RAW DATA
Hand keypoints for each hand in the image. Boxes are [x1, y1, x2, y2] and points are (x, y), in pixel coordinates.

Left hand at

---

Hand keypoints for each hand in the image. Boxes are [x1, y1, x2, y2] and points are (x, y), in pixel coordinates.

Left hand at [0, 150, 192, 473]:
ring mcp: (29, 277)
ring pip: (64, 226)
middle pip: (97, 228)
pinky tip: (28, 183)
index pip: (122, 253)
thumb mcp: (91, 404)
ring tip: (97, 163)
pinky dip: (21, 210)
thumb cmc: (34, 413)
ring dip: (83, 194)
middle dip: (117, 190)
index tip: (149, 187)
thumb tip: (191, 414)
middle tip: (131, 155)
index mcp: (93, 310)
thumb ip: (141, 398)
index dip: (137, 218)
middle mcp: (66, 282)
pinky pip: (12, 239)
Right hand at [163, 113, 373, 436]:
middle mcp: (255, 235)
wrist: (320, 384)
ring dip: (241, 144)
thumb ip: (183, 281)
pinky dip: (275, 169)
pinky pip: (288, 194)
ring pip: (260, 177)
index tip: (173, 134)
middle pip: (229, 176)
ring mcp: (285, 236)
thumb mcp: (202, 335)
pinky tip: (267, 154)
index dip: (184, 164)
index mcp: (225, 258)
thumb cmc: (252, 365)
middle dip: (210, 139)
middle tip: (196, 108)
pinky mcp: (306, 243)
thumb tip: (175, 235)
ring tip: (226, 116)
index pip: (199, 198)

THE PROBLEM
Output, from the data above, the lines from the line with "middle tip: (196, 108)" to the line with "index pip: (199, 198)" exactly as they stand, both ends included and nothing else.

SOLUTION TO THIS TASK
middle tip: (196, 108)
pinky mcp: (306, 243)
thumb tip: (175, 235)
ring tip: (226, 116)
index pip: (199, 198)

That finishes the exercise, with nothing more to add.